I’ve done a lot of interviewing and I’ve discovered that many devs (even experienced ones) don’t understand the difference between indexes and foreign keys.
My assumption is that people have used orms that automatically add the index for you when you create a relationship so they just conflate them all. Often they’ll say that a foreign key is needed to improve the performance and when you dig into it, their mental model is all wrong. The sense they have is that the other table gets some sort of relationship array structure to make lookups fast.
It’s an interesting phenomenon of the abstraction.
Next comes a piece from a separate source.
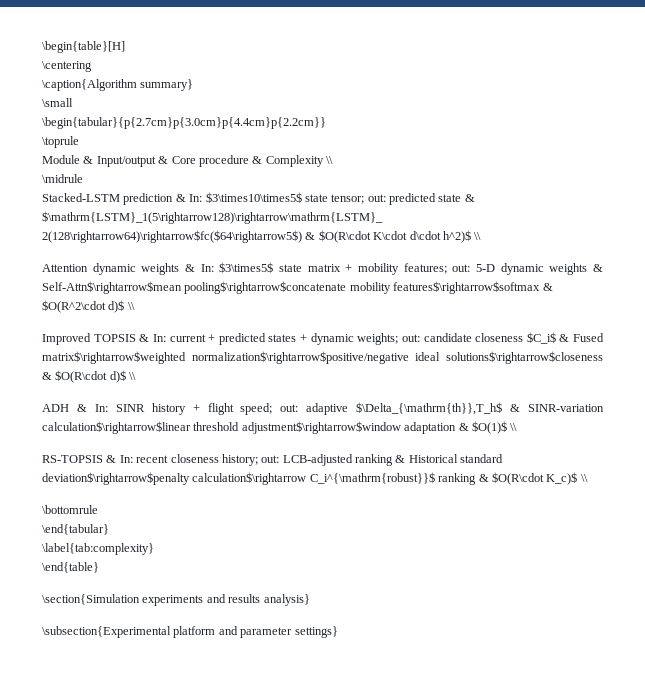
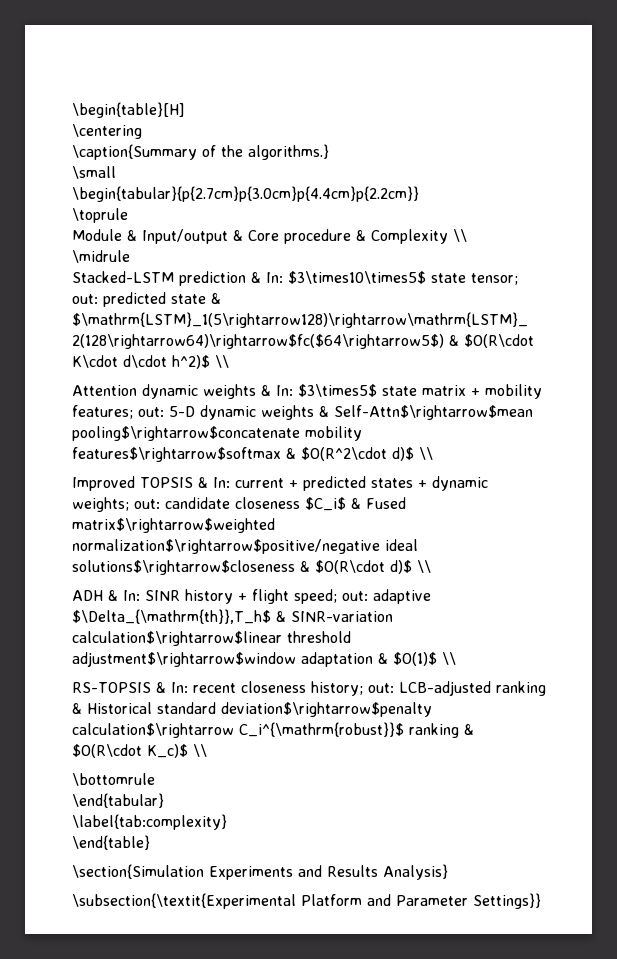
[42,79,194,91] \caption{Algorithm summary} -> [72,144,329,160] \caption{Summary of the algorithms.}
[142,594,310,606] [42,626,338,638] experiments and results analysis} // \subsection{Experimental platform and parameter settings} -> [209,864,448,880] [72,893,541,909] Experiments and Results Analysis} // \subsection{\textit{Experimental Platform and Parameter Settings}}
Don’t get me wrong, I love sqlalchemy and alembic but probably because I understand what’s happening underneath so I know the right way to hold it so things are efficient and migrations are safe.
Huh, that's interesting. Mixing indexes and FKs is a major conceptual error.
FWIW, I've also asked everyone I've interviewed in the past decade about indexes and FKs. Most folks I've talked to seem to understand FKs. They're often fuzzier on the details of indexes, but I don't recall anyone conflating the two.
> their mental model is all wrong.
Is it? In Postgres, all FK references must be to a column with a PK or unique constraint or part of another index. Additionally, Postgres and Maria (maybe all SQL?) automatically create indexes for PKs and unique constraints. There's a high likelihood that a foreign key is already indexed _in the other table_.
Generally, I agree with your statement. Adding a FK won't magically improve performance or create useful indices. But, the presence of a FK or refactoring to support a FK does (tangentially) point back to that index.
Very strange if you ask me and disturbing. I don't know if I'd let such a dev touch a database. Of course nowadays we just vibe code and YOLO everything, but still. This is making me feel old.
An index is one thing (and important and good), but an FK allows you to completely eschew IO if done right. In other words "I guarantee that all values in this list exist in that list" is a great simple optimization path and some sql engines can use it to avoid joining data or checking for existence at all.
During a work meeting I once suggested using a non-PK column in a Postgres database for a foreign key. A coworker confidently said that we shouldn't because joins would be slow. I pointed out that we could create an index on that column and they rebutted by claiming that PKs created some kind of "special" index. I didn't want to burn goodwill and so didn't push it further but it always struck me as silly.
Depending upon the database storage engine, available memory, and table size I could see there being _some_ performance hit if only PKs are used for statistics but I'd think that modern RDBMSes are smart enough to cache appropriately. Am I missing something?